Return all of the entries below, word for word. Omit each picture.

(Dataset excerpts)

══════

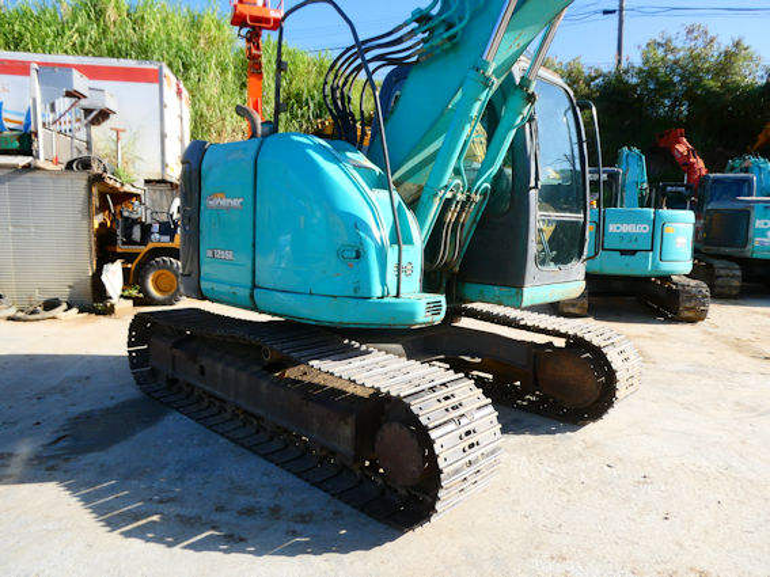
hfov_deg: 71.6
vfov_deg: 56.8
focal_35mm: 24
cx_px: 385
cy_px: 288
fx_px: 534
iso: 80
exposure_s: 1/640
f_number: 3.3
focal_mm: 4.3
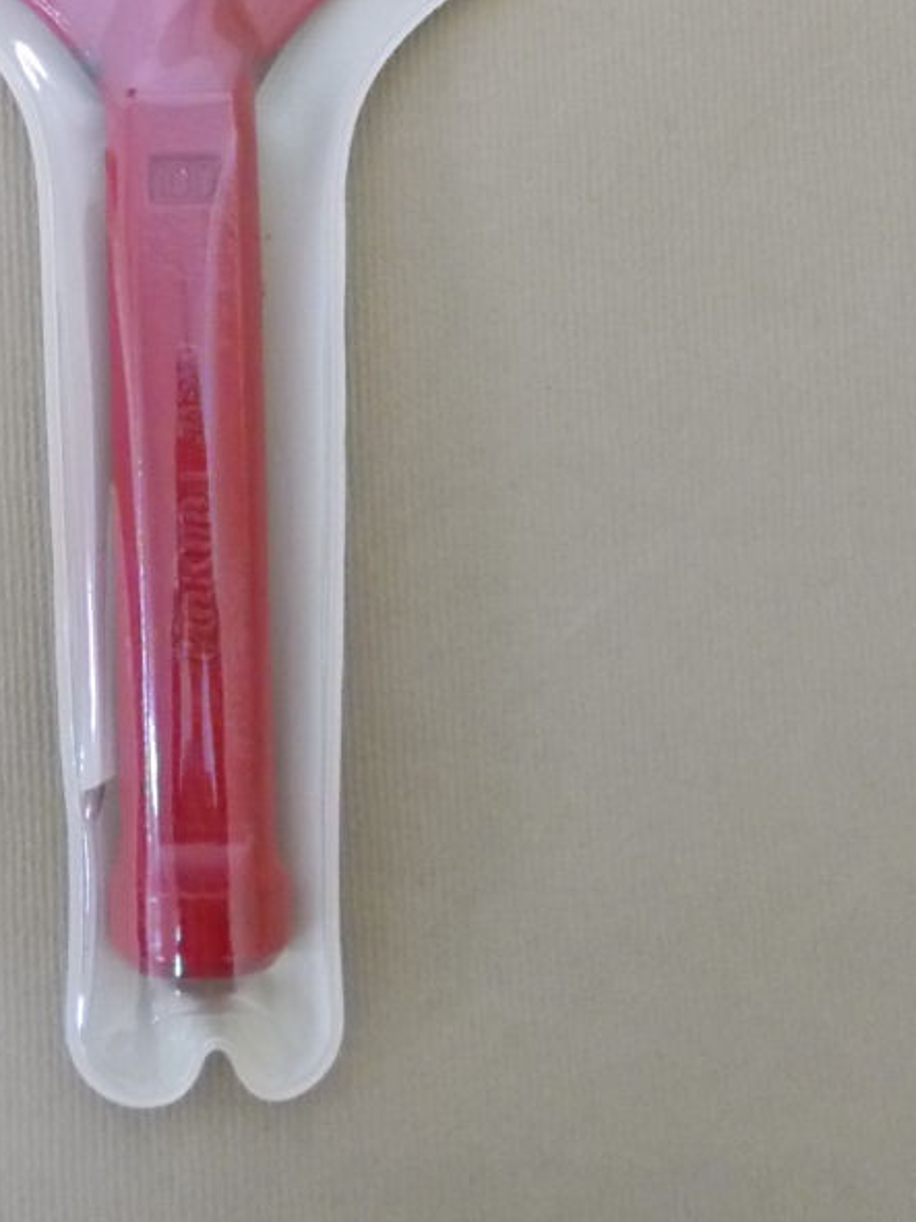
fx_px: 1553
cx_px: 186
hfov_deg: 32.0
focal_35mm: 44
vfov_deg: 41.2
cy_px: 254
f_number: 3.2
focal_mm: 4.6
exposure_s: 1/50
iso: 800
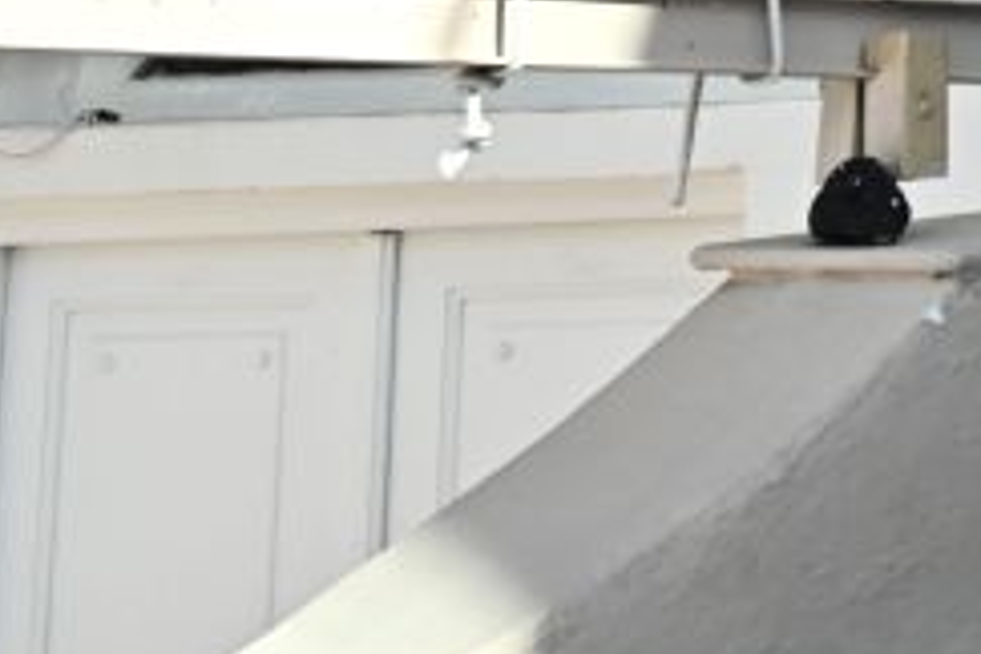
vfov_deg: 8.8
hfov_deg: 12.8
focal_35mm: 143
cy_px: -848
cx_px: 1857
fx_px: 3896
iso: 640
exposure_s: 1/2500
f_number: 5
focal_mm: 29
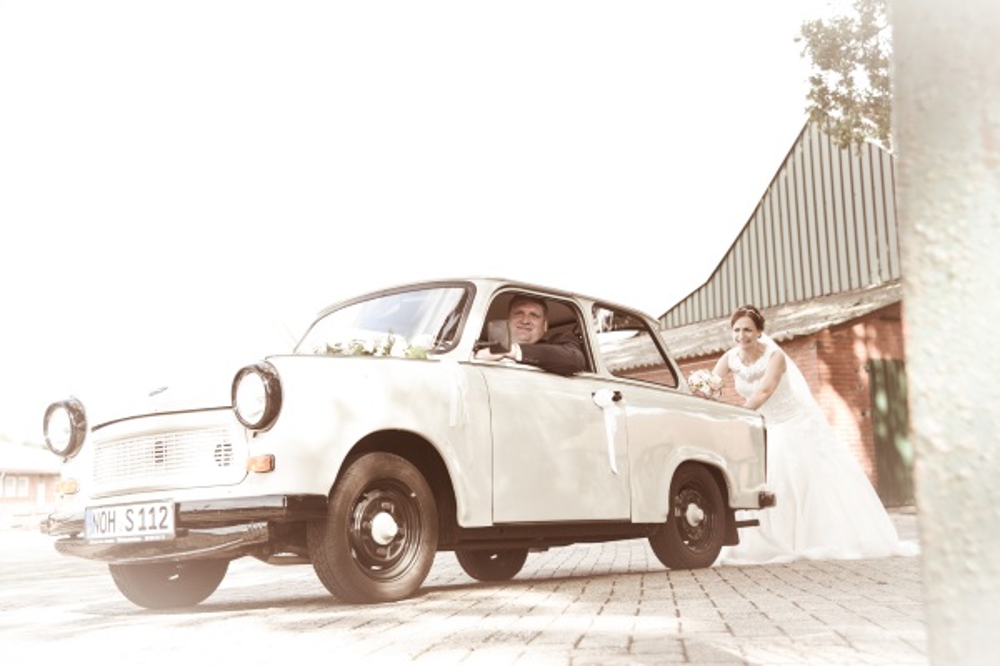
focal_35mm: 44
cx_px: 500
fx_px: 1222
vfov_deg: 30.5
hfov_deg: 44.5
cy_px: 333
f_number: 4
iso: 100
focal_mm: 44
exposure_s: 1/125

══════

**SOLUTION FOR THIS TASK:**
hfov_deg: 71.6
vfov_deg: 56.8
focal_35mm: 24
cx_px: 385
cy_px: 288
fx_px: 534
iso: 80
exposure_s: 1/640
f_number: 3.3
focal_mm: 4.3
fx_px: 1553
cx_px: 186
hfov_deg: 32.0
focal_35mm: 44
vfov_deg: 41.2
cy_px: 254
f_number: 3.2
focal_mm: 4.6
exposure_s: 1/50
iso: 800
vfov_deg: 8.8
hfov_deg: 12.8
focal_35mm: 143
cy_px: -848
cx_px: 1857
fx_px: 3896
iso: 640
exposure_s: 1/2500
f_number: 5
focal_mm: 29
focal_35mm: 44
cx_px: 500
fx_px: 1222
vfov_deg: 30.5
hfov_deg: 44.5
cy_px: 333
f_number: 4
iso: 100
focal_mm: 44
exposure_s: 1/125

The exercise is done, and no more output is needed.